Could you copy the passage about the retro PC build from "The IDE and" to "cost of £35.", substituting "inexpensive" for "cheap"?
Top of SOURCE PASSAGE
The IDE and FDD cables were unsurprisingly very cheap however the rounded 68-pin SCSI cable was difficult to find. Even though it wasn’t much more expensive than the IDE/FDD cables, it came from the USA so with shipping costs it came in it an eye watering £30.
Moving on to the mass storage, we’re eons before solid state disks for this build so I’ve gone with an IBM Ultrastar 36GB 10krpm SCSI drive and two Western Digital 80GB 10krpm SATA drives. Readers who are still awake at this point might notice that the Raptors didn’t hit the market until late 2005, but I’m bending my ‘turn of the millennium era parts’ rule for these. I wanted to see how two of them in RAID0 (striped) would perform with the Highpoint HPT370 controller. All three drives came from eBay at a rather acceptable total cost of £35.
The Raptor drives have SATA connectors so I will be using PATA/SATA converter boards to connect them to the motherboard. Ironically these original Raptor drives were actually internally PATA disks which had SATA bridge chips on the control board.
Here are the two SATA to PATA (IDE) adapter boards which I mentioned above for use with the WD Raptor drives. They were £2 each from China on eBay.
No uber PC from the early 2000s is complete without a 5.25” hard drive caddy (sometimes called a ‘removable drive rack’). This unbranded one is made from more plastic than I’d like but for £6 (new) from a computer forum I couldn’t pass it up. It accommodates 3.5” IDE HDDs and has two 40mm cooling fans.
Creative Labs made several different 5.25” ‘breakout bays’ for Soundblaster cards back in the day. I wanted to get one for the complete Soundblaster experience, but they can be hard to find. An ‘Audigy 1’ breakout box ended up being the last outstanding item on my shopping list. As I grew impatient waiting to find a good one I managed to pick up this earlier but compatible LiveIR breakout box for under £10 with the ribbon cable. As with the Voodoo 5500 GPU, the search will continue for a matching Audigy1 breakout box.
Maintaining the Creative Labs theme, I’m using one of these 52x IDE CDROM drives I picked up from eBay for £15. I was a bit disappointed with this purchase as the photo showed a nice bright white bezel but as you can see here the plastic is quite badly yellowed. This drive’s bezel and the LiveIR breakout bay above will both get the retr0brite experience in due course.
My original shopping list included an Iomega Zip drive, but not a Jaz drive as seen above. I came across this new old stock Jaz drive and disks at a reasonable price of £35 so decided to add the Jaz to the build too. This is the more common 1GB drive rather than the 2GB version. It has a 50-pin SCSI interface like most SCSI optical drives use.
As I mentioned above this could be useful for making backups of my Amiga 1200 system.
I added a Meritec Internal HD68F to 50-Pin Female SCSI adapter (part number
980211-1F1-3F0) to the drive so that I can connect the Jaz with the existing 68-pin rounded SCSI cable being used for the IBM HDD. The 50-way SCSI ribbon cables look like extra wide IDE cables and are bad news for airflow and cable management.
Bottom of SOURCE PASSAGE
Top of GIVEN RECORDS
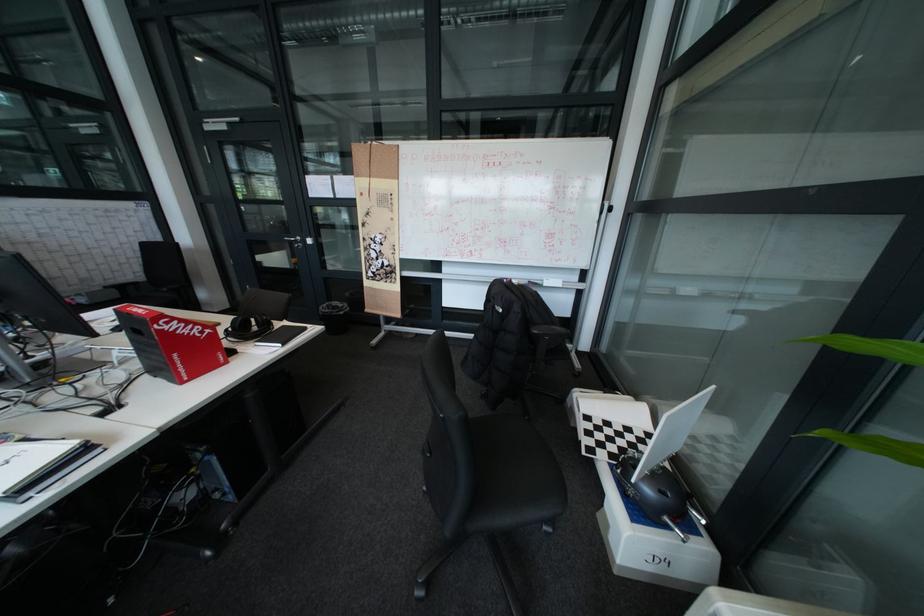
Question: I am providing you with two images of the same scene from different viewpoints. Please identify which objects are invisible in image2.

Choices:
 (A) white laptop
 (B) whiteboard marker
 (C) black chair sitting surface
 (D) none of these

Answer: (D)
Bottom of GIVEN RECORDS
Top of GIVEN RECORDS
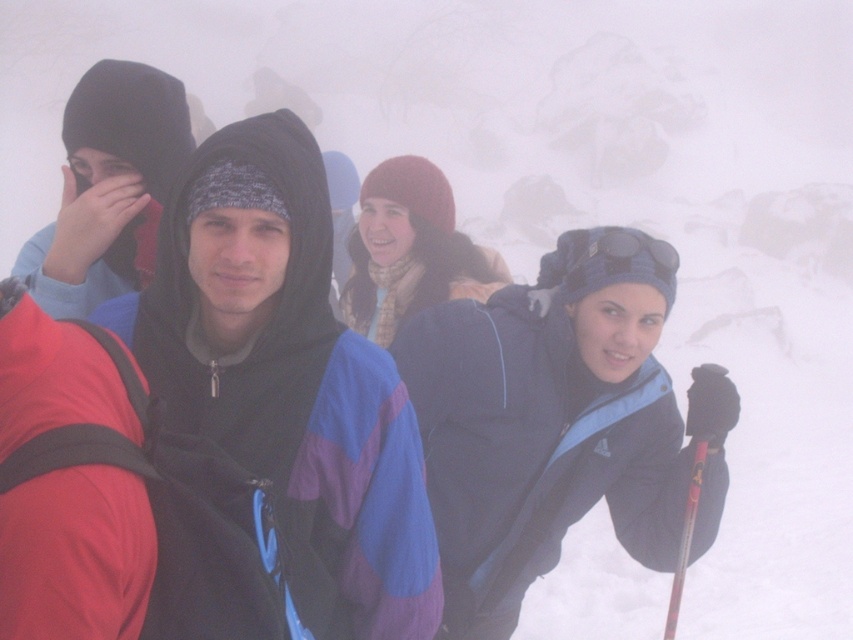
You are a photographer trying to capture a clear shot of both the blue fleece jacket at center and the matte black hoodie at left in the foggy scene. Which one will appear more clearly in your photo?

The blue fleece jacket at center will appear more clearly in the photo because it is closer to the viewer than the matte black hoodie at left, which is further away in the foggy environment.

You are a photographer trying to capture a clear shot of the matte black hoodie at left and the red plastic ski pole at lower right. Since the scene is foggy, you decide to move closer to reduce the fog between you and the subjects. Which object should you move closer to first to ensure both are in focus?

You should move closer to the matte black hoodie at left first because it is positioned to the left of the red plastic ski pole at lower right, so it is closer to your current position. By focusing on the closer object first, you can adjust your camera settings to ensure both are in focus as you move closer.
Bottom of GIVEN RECORDS
ANSWER TO THE PROBLEM ▸
The IDE and FDD cables were unsurprisingly very inexpensive however the rounded 68-pin SCSI cable was difficult to find. Even though it wasn’t much more expensive than the IDE/FDD cables, it came from the USA so with shipping costs it came in it an eye watering £30.
Moving on to the mass storage, we’re eons before solid state disks for this build so I’ve gone with an IBM Ultrastar 36GB 10krpm SCSI drive and two Western Digital 80GB 10krpm SATA drives. Readers who are still awake at this point might notice that the Raptors didn’t hit the market until late 2005, but I’m bending my ‘turn of the millennium era parts’ rule for these. I wanted to see how two of them in RAID0 (striped) would perform with the Highpoint HPT370 controller. All three drives came from eBay at a rather acceptable total cost of £35.